In support of his finding, McCarty added a separate argument based on Brewer’s abandonment of her children. The question of whether or not abandonment can be accomplished by one who is mentally ill and thus cannot be responsible for murder is not explained. If Brewer was unaware of the criminal nature of her actions and therefore acquitted of murder, then it would follow that her innocence should also acquit her of abandonment. If she is guilty of abandonment because of killing her children, then she seems analogously guilty of murdering them. The court ruled that Brewer could not receive distributions from the estates of her children. She was found disqualified because of abandonment of her children and moral knowledge of her crime. In doing so the court moves to an intentionality rationale with no exception for mental illness.
This same question in the context of a wrongful death case was considered in Estate of George J. Ledson, NYLJ, July 9, 2014, p. 26, col. 5, (Kings Cty. Surr. Lopez-Torres, Surrogate). There the distributee son was charged with the death of the decedent and entered a plea of not guilty by reason of insanity and was committed to a psychiatric facility. The assets of the estate arose from a wrongful death suit involving exposure to asbestos so unlike the Nassau County case, the actions of the distributee did not themselves give rise to the estate asset.
The Kings County Surrogate held that where the distributee is legally exculpated by reason of mental disease or defect no grounds exist for disqualification in the civil context. The surrogate did not distinguish the creation of the estate asset. The court stated: “The Demesyeux case well illustrates the old adage, ‘hard cases are apt to make bad law’ and while the rationale preferred in Demesyeux perhaps offers some visceral satisfaction, its result is a clear departure from existing law and ignores the fundamental moral and legal principle that punishment is not appropriate for those who, by reason of insanity, cannot tell right from wrong.”
The court went on to say, “As a civilized society we recognize that insanity is a defense against punishment for crime, regardless of the heinous nature of the offense.” The decision closes with the admonition that the Legislature would have to act in this matter rather than the courts ignoring binding precedent. It eschews possible distinguishing facts such as those mentioned above. This issue seems clearly in need of clarification by higher tribunals in order to resolve the conflict especially since both cases arose in the Second Department.

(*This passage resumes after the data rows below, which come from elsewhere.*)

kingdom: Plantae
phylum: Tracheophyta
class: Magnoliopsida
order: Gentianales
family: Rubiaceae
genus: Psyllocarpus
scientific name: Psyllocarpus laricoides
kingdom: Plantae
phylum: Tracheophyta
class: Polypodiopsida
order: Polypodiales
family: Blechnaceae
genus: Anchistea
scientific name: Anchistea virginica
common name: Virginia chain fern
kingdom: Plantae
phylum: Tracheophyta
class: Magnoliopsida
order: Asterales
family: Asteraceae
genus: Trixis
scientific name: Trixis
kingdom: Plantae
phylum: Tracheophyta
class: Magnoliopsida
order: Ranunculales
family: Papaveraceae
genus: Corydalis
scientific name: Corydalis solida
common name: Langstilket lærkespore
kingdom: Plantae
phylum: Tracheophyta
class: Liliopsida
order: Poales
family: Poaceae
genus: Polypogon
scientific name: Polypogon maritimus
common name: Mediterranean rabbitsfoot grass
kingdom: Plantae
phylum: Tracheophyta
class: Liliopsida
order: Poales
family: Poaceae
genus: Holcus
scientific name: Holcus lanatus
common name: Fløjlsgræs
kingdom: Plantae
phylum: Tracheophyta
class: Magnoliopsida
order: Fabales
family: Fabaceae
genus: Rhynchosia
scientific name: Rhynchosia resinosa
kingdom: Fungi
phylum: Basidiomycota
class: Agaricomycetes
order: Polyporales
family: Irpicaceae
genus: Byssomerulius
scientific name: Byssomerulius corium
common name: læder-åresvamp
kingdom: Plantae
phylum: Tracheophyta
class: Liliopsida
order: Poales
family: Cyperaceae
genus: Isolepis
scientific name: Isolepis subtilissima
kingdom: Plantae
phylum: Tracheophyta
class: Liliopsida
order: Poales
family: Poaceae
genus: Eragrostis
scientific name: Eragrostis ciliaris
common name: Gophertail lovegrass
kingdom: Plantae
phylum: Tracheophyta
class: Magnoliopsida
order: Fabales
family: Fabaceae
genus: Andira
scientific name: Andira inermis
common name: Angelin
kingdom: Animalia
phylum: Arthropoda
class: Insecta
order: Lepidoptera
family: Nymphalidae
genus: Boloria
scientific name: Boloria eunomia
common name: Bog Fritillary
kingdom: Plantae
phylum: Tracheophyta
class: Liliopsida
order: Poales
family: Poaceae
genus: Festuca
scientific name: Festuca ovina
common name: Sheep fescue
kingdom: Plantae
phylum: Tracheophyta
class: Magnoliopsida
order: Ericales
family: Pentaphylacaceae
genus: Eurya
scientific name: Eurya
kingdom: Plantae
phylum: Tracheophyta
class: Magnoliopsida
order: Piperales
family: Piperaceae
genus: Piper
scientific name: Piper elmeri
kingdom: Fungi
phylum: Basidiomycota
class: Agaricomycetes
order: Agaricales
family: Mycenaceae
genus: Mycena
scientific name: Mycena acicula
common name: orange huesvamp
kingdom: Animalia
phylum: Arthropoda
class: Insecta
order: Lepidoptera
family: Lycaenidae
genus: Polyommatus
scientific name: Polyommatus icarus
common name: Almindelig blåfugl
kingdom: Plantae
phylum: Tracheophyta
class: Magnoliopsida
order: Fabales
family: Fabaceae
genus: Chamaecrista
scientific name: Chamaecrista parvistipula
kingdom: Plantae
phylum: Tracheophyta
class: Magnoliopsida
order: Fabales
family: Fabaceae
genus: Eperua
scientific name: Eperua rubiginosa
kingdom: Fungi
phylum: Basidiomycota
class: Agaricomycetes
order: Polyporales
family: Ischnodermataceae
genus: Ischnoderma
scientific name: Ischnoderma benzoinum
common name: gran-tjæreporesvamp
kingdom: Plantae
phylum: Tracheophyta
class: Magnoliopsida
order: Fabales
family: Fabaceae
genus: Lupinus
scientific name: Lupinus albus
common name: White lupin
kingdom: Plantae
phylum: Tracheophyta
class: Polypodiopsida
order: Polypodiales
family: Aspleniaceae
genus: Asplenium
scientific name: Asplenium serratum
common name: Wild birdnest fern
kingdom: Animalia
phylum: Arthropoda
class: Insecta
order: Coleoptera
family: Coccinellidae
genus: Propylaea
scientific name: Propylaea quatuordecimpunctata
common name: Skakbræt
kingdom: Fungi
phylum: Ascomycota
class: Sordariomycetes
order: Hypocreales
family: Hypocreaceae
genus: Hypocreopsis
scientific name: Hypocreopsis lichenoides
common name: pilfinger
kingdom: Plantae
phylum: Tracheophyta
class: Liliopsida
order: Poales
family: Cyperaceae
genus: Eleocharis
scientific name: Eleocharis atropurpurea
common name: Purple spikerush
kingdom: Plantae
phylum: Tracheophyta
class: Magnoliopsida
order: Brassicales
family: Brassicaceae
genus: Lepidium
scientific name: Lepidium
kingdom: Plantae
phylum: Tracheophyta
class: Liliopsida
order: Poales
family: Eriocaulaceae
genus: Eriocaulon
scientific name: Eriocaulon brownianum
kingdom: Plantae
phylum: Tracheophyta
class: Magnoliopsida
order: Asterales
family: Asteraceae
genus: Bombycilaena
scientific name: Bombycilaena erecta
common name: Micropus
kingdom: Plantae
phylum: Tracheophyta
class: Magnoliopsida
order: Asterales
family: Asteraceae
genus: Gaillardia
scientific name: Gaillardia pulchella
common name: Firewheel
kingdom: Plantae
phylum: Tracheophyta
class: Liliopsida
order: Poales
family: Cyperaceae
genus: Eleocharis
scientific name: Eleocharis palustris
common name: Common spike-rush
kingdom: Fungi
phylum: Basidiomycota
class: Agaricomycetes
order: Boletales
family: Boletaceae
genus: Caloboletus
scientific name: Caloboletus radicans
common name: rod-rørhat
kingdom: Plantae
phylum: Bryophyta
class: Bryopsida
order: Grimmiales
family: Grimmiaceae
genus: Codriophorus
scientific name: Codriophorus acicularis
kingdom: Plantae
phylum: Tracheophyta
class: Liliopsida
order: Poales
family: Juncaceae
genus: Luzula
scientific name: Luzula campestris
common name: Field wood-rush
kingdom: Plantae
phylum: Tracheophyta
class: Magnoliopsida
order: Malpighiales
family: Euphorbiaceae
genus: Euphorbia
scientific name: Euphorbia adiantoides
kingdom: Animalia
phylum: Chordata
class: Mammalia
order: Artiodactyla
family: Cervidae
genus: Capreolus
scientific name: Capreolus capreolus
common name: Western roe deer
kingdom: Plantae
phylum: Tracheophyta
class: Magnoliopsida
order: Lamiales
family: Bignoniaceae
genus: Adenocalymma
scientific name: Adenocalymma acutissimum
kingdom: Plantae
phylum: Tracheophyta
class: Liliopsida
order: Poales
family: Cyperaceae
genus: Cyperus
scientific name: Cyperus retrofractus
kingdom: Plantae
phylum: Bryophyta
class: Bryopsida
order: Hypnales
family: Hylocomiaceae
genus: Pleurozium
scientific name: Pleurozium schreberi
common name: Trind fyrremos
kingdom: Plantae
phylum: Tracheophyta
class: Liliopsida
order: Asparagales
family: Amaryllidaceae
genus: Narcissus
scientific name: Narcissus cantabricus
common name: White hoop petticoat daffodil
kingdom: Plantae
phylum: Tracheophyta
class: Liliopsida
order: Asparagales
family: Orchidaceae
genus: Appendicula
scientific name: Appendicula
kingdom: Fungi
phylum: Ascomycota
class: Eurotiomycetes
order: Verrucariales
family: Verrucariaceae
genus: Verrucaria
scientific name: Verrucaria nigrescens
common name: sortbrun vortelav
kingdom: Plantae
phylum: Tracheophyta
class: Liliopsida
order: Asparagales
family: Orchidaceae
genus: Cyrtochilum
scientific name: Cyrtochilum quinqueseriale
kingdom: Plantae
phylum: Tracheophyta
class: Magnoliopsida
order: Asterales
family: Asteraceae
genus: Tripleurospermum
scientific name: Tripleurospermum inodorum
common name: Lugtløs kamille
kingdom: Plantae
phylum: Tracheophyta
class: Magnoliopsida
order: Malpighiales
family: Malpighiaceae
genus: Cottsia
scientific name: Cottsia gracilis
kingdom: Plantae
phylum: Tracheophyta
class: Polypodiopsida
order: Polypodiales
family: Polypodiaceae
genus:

1. Case law does not generally apply this approach in insanity cases. The common argument is that lack of moral knowledge means that the person exhibited no wrongful behavior. New Jersey, for example, ruled that an insane wife who murdered her husband could still inherit her share of his intestate estate and life insurance policy since she was not intentionally committing a wrong act (Campbell v. Ray, 102 N.J. Super. 235, 1965).